I resolved to let nature take its course.  I resolved to simply live with it until it passed, which in all likelihood, it eventually would. Let it be a lesson Joe; suffer the consequences. This bad experience will be a good teacher.

After a lovely night’s sleep I awoke refreshed.  Upon rising, as usual, the first things I noticed were (1) the ringing in my ears, (2) the stiffness in my shoulders and knee, (3) a mild headache, and (4) a great joy to be alive – almost all of these attributable to the consequences of the car crash, now over two years ago.

Then I noticed that my allergies had again manifested in itchy eyes.  Instinctively I reached up to give them a “good morning” greeting with a gentle rub.

Oh Good Lord.

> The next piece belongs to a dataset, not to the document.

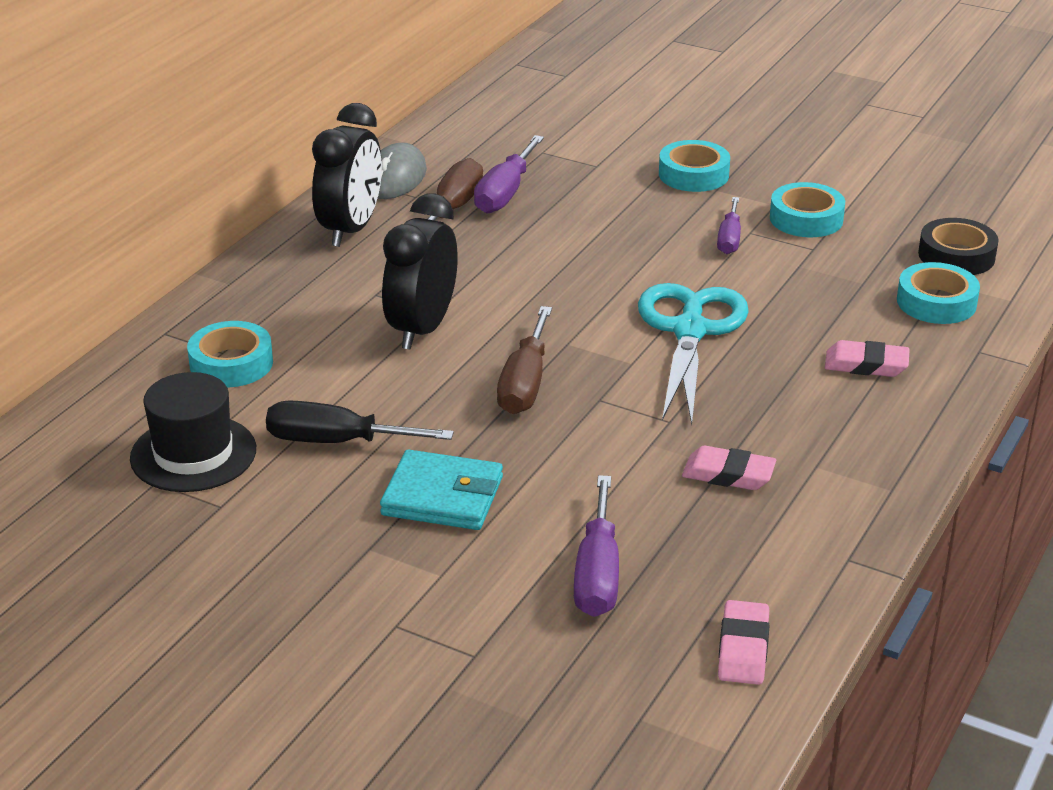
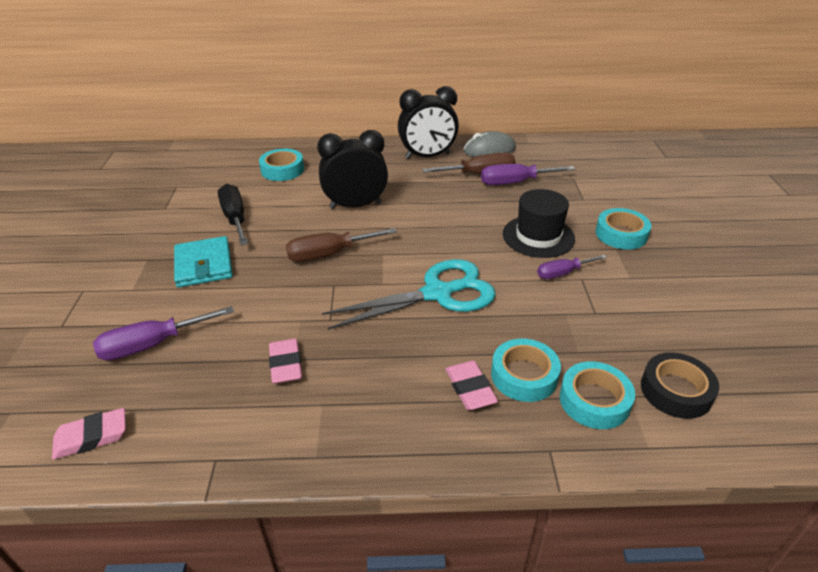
camera: 60 degrees right, 5 degrees up
black hat [130,372,256,492] -> black hat moved to [503,189,575,258]
turquoise tape [770,182,845,237] -> turquoise tape moved to [491,339,561,402]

I could feel those little bastard glochid needles touch my eyes.  Didn’t I just say that experience is a teacher?

I blinked and then flushed my eyes.  Whew. No harm done.  Just a scare.

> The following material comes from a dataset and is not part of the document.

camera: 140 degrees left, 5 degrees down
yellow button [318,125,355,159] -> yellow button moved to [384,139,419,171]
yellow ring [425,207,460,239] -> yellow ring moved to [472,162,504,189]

By the end of the next day I was free of those despicable and invisible glochids. I was lucky.  Those bastards can cause all kinds of problems – even progressing to death – if you are stupid enough to take them lightly. And especially if you did what I did and ingest them, or touch your face, eyes, etc.[5]  

So here are some takeaways:

  • After your cactus encounter: never, ever put your hands anywhere near your face.

  • Putting tape and glue all over your fingers and lips might be cool in middle school, but not when you’re standing there, looking guilty in the kitchen, and your wife suddenly walks in the door

  • Yes, cheap white school glue smells and tastes just like it did when you were young.

  • If you want to look cool like Cal Ripkin, Jr, pouring white school glue on your lips is probably not the way.

  • Chaos wins. Entropy wins. By trying to enforce a bit more order in our xeriscape garden I released a dam’s gate through which there poured a Pandora’s Box world of disorder.

    Corollary: – It’s okay to accept a little disorder in life.  It’s not without some good reason that it’s said “A neat desk is a sign of a sick mind.”

 

With that, I wish you all an acceptable and tolerable level of chaos and disorder.  Because, believe me and thermodynamics, they will be with you always.

 

Peace and be careful out there.

 

Joe Girard © 2016

 

 

Afterward: By the way the cholla cactus (also called the “jumping cholla”) has a similar dastardly secondary needle, although in the US these are usually only found in the harsher deserts of Arizona and California).

The dangerous Southwest Cholla

The dangerous Southwest Cholla

 

At right: Jumpin’ Cholla

 

 

 

 

Footnotes:

 

[1] With thanks to Albert Einstein, for noting that matter is, effectively, energy.

[2] https://portraitsofwildflowers.wordpress.com/2012/02/09/a-soft-view-of-a-sharp-subject/     by Steve Schwartzman

[3] http://www.gardeningknowhow.com/ornamental/cacti-succulents/scgen/what-are-glochids.htm

[4] Explanation of the Gene Wilder reference.  The 1972 Woody Allen movie “Everything you wanted to know about sex* (but were afraid to ask)” is a collection of movie shorts, each maybe 5-10 minutes long.  In “What is Sodomy”, Gene Wilder plays a psychiatrist who falls in love with a sheep. He is discovered, loses everything and appears in the final scene as a homeless person, disheveled and holding onto a bottle of Woolite®, the contents of which appear to be dribbling out of his mouth.